Triple-treatment Prevents Recurrence of Resistant Form of Lung Cancer

Triple-treatment Prevents Recurrence of Resistant Form of Lung Cancer

Researchers from The Weizmann Institute of Science in Rehovot, Israel, identified a new treatment that can prevent lung cancer cells from developing resistance to chemotherapy in mice. The study entitled “Combining three antibodies nullifies feedback-mediated resistance to erlotinib in lung cancer” was published in Science Signaling.

High mortality as a consequence of lung cancer is in part due to tumor recurrence that often occurs after a supposedly successful therapy, mainly chemotherapy and other drugs that initially made the tumor go into remission.

Lung cancer patients with primary epidermal growth factor receptor (EGFR) mutations frequently acquire resistance due to a second-site mutation (T790M) regardless of initial positive responses to targeted kinase inhibitors. Unfortunately, data derived from clinical trials showed no survival benefits in patients treated with a monoclonal antibody (mAb) targeting EGFR that inhibited the activation of the mutated receptor, and therefore should overcome resistance to molecules that target its catalytic or ATP-binding site.

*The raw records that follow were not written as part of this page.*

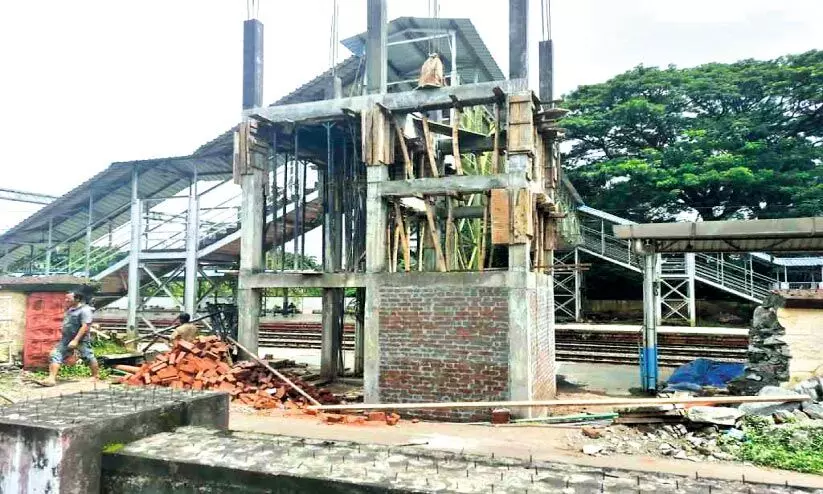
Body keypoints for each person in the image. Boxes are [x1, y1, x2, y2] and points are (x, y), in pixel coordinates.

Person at [44, 291, 98, 386]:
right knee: (55, 354)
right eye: (66, 298)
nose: (66, 300)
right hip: (66, 339)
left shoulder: (85, 310)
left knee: (88, 356)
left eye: (68, 298)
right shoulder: (71, 309)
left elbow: (85, 326)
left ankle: (95, 376)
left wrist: (76, 340)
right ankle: (51, 379)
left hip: (80, 339)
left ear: (77, 299)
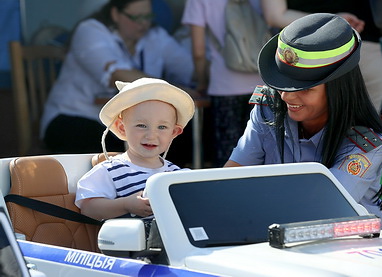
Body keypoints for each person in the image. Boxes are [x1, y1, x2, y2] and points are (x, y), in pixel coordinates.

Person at [224, 13, 382, 230]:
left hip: (352, 252)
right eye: (282, 84)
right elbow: (230, 177)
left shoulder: (367, 146)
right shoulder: (269, 109)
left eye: (304, 89)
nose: (287, 97)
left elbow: (316, 209)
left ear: (338, 89)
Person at [40, 0, 195, 154]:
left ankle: (166, 177)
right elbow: (117, 75)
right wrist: (171, 91)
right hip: (74, 117)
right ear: (115, 14)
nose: (144, 23)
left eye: (148, 16)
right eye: (136, 17)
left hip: (127, 125)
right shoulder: (90, 31)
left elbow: (189, 68)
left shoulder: (155, 36)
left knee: (181, 138)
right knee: (129, 146)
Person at [75, 77, 195, 220]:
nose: (151, 135)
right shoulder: (110, 170)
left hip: (171, 240)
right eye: (141, 125)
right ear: (122, 128)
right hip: (130, 241)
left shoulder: (175, 173)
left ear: (174, 133)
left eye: (162, 127)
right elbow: (89, 209)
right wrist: (125, 205)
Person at [261, 0, 382, 113]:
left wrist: (332, 22)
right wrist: (334, 22)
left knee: (303, 133)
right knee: (365, 130)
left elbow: (275, 15)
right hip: (362, 49)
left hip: (306, 62)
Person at [181, 0, 265, 167]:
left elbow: (199, 52)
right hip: (261, 83)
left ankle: (229, 191)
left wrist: (202, 82)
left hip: (224, 87)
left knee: (229, 152)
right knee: (261, 147)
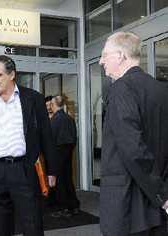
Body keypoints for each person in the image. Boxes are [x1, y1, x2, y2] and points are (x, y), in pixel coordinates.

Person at [0, 55, 57, 236]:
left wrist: (51, 171)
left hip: (23, 169)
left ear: (12, 75)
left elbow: (46, 137)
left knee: (32, 224)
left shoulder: (33, 98)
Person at [99, 31, 168, 236]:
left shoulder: (120, 89)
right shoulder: (161, 90)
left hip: (128, 205)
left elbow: (133, 148)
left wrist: (161, 194)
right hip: (155, 208)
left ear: (120, 56)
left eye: (105, 55)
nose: (102, 61)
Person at [50, 95, 79, 217]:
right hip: (68, 152)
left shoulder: (55, 120)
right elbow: (74, 137)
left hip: (57, 153)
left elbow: (50, 138)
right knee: (68, 179)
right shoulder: (69, 118)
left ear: (54, 105)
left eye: (51, 103)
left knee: (60, 181)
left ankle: (64, 208)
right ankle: (74, 205)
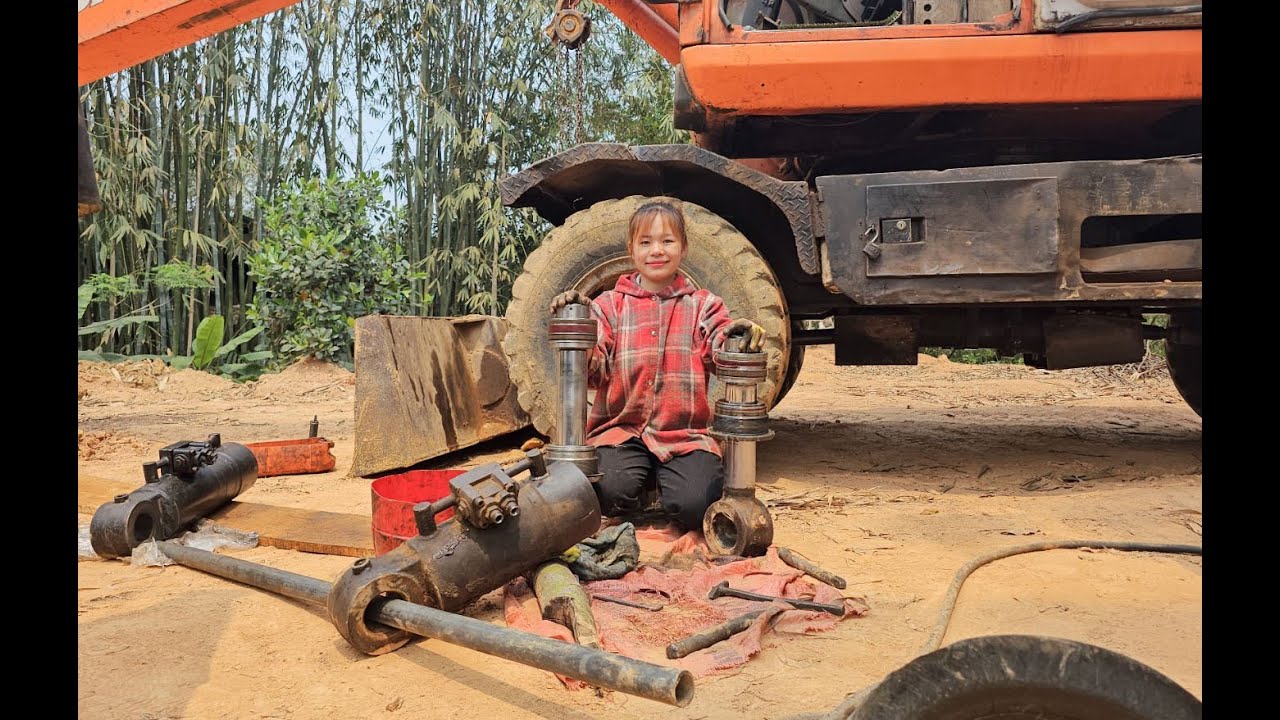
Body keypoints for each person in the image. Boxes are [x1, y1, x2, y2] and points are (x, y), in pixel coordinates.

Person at [548, 200, 765, 533]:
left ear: (683, 248)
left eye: (667, 241)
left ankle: (665, 483)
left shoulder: (703, 305)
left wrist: (738, 337)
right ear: (632, 251)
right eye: (645, 242)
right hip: (621, 433)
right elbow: (594, 371)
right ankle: (640, 483)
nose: (657, 251)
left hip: (683, 436)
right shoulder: (609, 306)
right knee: (608, 492)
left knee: (697, 506)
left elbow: (720, 346)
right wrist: (577, 327)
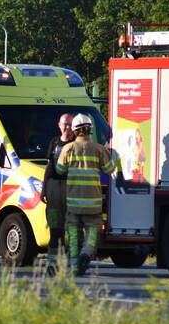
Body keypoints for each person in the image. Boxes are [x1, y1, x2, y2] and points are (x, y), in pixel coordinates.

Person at [55, 114, 119, 276]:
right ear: (90, 130)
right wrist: (115, 158)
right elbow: (110, 170)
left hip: (73, 204)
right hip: (93, 203)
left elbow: (60, 170)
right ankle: (86, 253)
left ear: (75, 131)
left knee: (74, 234)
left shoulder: (68, 149)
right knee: (92, 233)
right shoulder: (99, 149)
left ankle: (75, 265)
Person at [42, 113, 74, 272]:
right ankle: (52, 264)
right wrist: (44, 189)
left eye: (70, 124)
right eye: (65, 124)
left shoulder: (76, 144)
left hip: (70, 188)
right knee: (55, 228)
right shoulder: (54, 142)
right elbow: (48, 166)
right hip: (54, 188)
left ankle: (68, 263)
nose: (68, 128)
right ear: (59, 125)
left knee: (70, 229)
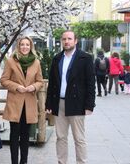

Based on some intriguing findings from clinical trials, a question was raised by Prof. Yarden and his student Maicol Mancini: how do the cancer cells manage to overcome the inhibition induced by an anti-EGFR antibody?

The investigators sought to discover what was happening in tumor cells when they were treated with an EGF receptor-blocking antibody.

Using a triple mAb blocking combination the team developed a new strategy to fight tumor recurrence as a consequence of chemotherapy resistance. “The blocked receptor has ‘siblings’ – other receptors that can step up to do the job,” said Prof. Yarden in a news release.

The researchers discovered that the constant blocking of the main EGFR receptor triggered a network of “sibling” receptors: the extracellular signal–regulated kinase (ERK) pathway; the transcription of HER2 (human epidermal growth factor receptor 2) and HER3, which encode other members of the EGFR family; and the gene encoding hepatocyte growth factor (HGF), the ligand for the receptor tyrosine kinase MET, often found in metastatic tumors. The main receptor EGFR antibody drug did not block these extra sibling receptors and therefore allowed tumor cells to re-appear.

The rationale of the study was to generate novel monoclonal antibodies to simultaneously target all three receptors – HER2, HER3, and the original EGFR – to overcome chemotherapy resistance developed by tumor cells. In fact, in isolated cancer cells, the combination treatment inhibited the necessary receptor activation network that enables cancer recurrence.

“Treatment by blocking a single target can cause a feedback loop that ultimately leads to a resurgence of the cancer,” said Prof. Yarden.

Although there is still a long way to go before this triple-treatment approach is translated into the clinic, Prof. Yarden is optimistic that these findings will not only improve the therapeutic protocol for lung cancer but also increase the knowledge of the mechanisms behind cancer drug resistance.